Problems and tasks –
A - From the passage on marriage, reproduce word for word the part that opens with the words containing "The surge of" and closes with "drop since 1960.".
B - Answer these questions using the passage on marriage:
(i) According to the Pew Research Center study, how many out of ten people surveyed believed marriage was obsolete?
(ii) What percentage of American couples were divorced or separated in 2008?
(iii) Who wrote the article "Who Needs Marriage? A Changing Institution"?
C - List every thing that, according to the quotation in the passage on marriage, neither men nor women need to be married to have.

Text section –
Flower bouquets, a reception, white dress, tiered-cake, champagne, wedding rings, and wedding bells do not necessarily create a happy-ending. In fact, a Pew Research Center study found that four out of ten people surveyed believed marriage was obsolete.
The surge of divorces in recent years helps maintain the public’s bleak view of marriage. In 2008, 14 percent of American couples were divorced or separated, up from 5 percent in 1960. The numbers of those never married rose to 27 percent in 2008, almost double the couples who chose not to marry in 1960. Today, the percentage of married Americans is at 52 percent, a 20 percent drop since 1960.
In the article, “Who Needs Marriage? A Changing Institution,” writer Belinda Luscombe concludes that in the past people married for spiritual, symbolic, or social reasons, which today, are often facilitated without marriage. Luscombe explains, “Neither men nor women need to be married to have sex, companionship, professional success, respect, or even children — yet marriage remains revered and desired.”

Dataset content –
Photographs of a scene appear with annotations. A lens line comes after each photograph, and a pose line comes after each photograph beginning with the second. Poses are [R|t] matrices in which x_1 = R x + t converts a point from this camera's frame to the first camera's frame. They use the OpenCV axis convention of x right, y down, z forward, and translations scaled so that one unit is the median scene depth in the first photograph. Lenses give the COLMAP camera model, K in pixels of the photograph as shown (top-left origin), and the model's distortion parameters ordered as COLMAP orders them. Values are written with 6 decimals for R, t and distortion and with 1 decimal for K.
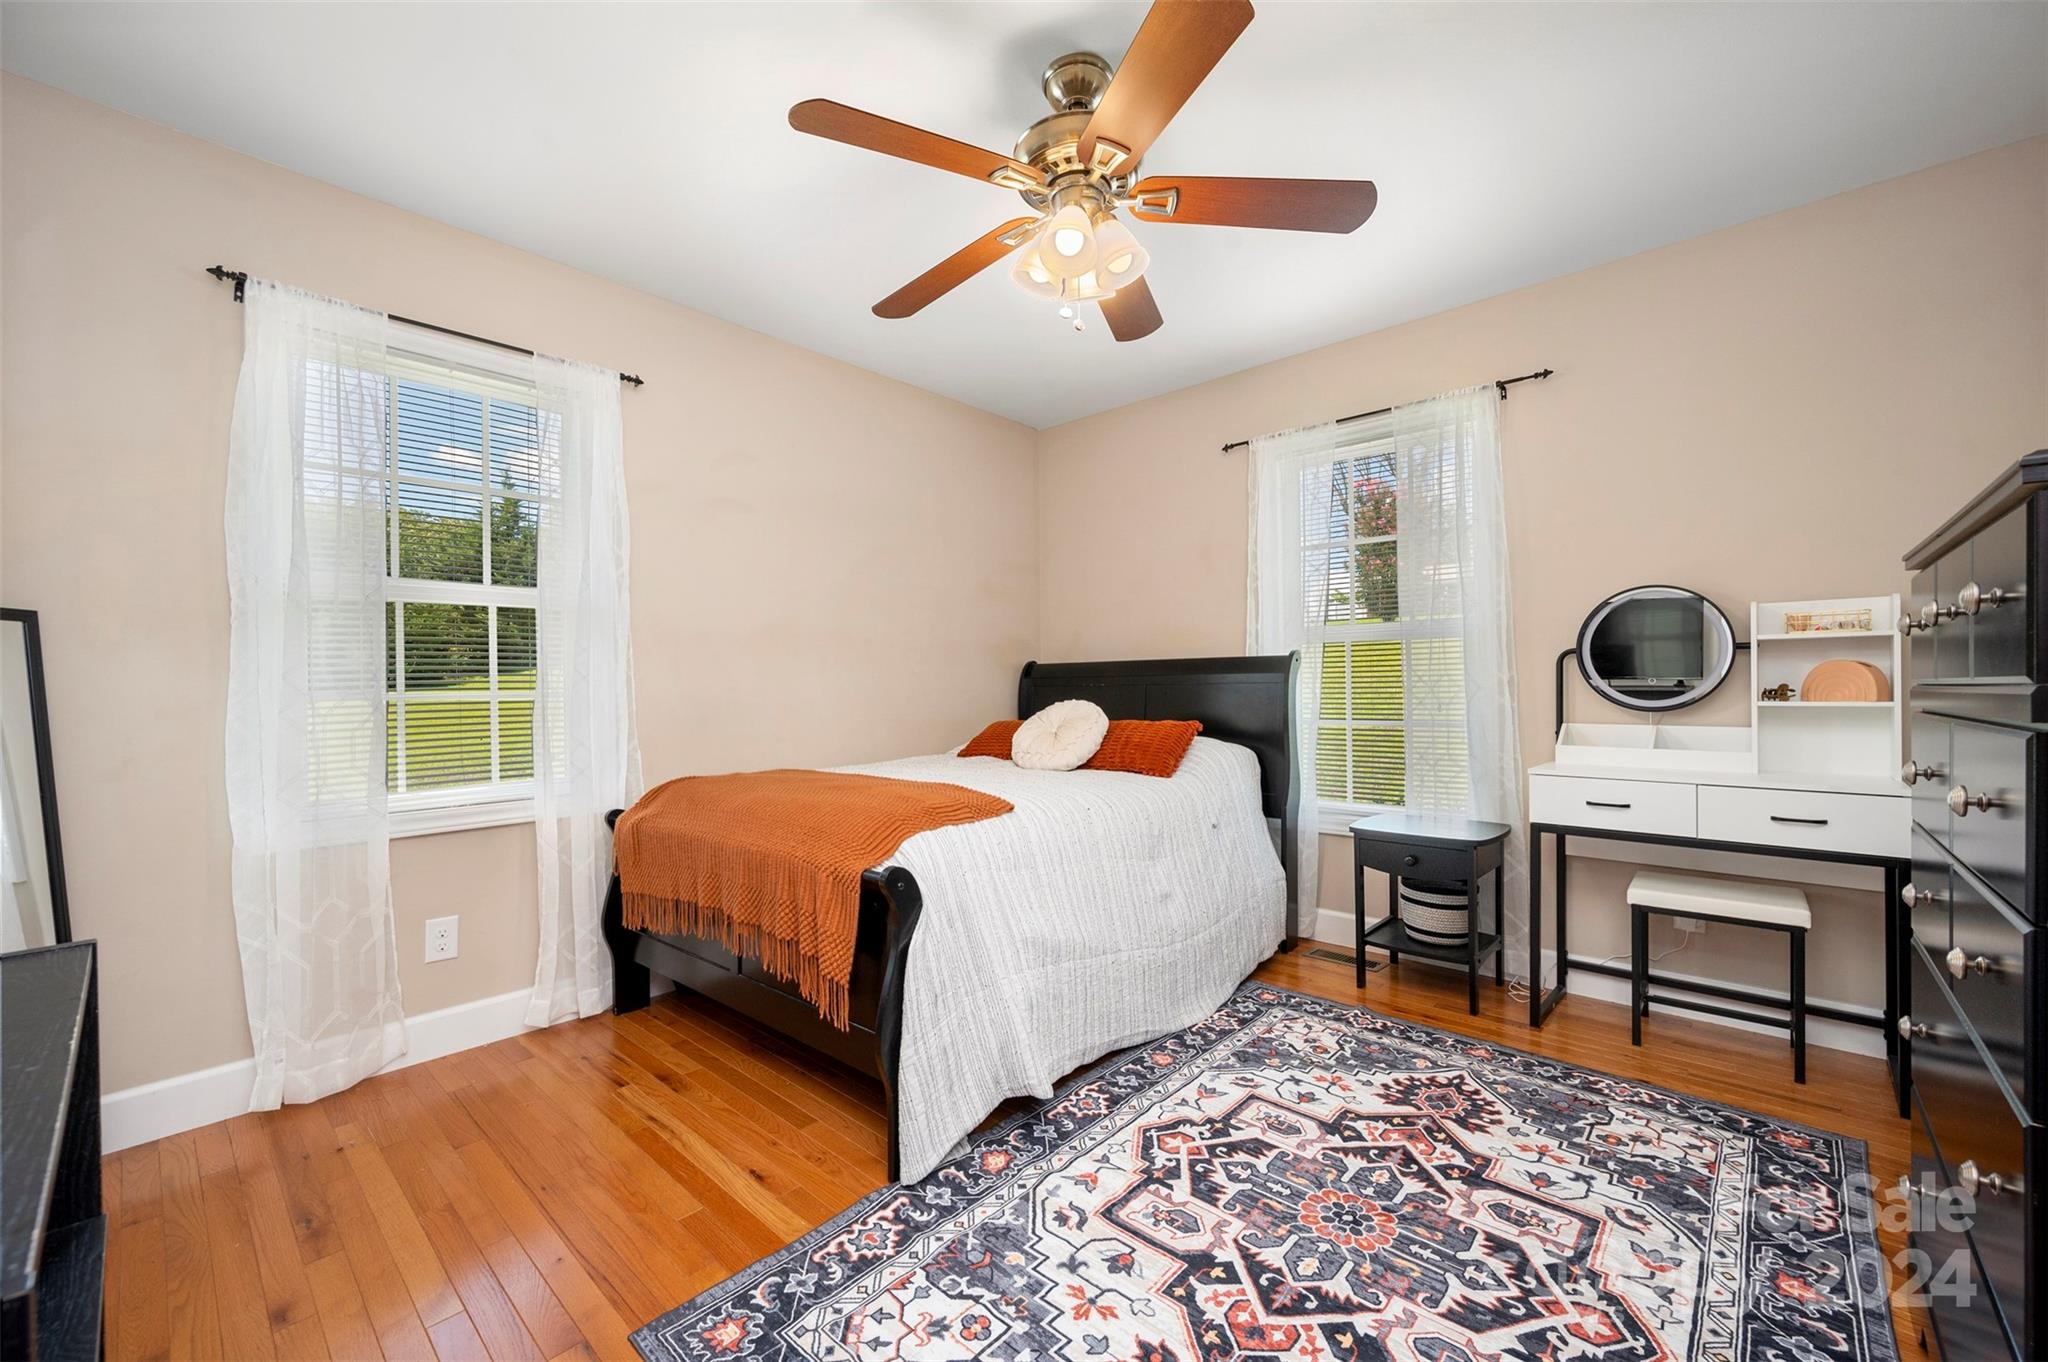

List of solutions –
A -
The surge of divorces in recent years helps maintain the public’s bleak view of marriage. In 2008, 14 percent of American couples were divorced or separated, up from 5 percent in 1960. The numbers of those never married rose to 27 percent in 2008, almost double the couples who chose not to marry in 1960. Today, the percentage of married Americans is at 52 percent, a 20 percent drop since 1960.

B -
(i) Four out of ten
(ii) 14 percent
(iii) Belinda Luscombe

C -
- sex
- companionship
- professional success
- respect
- children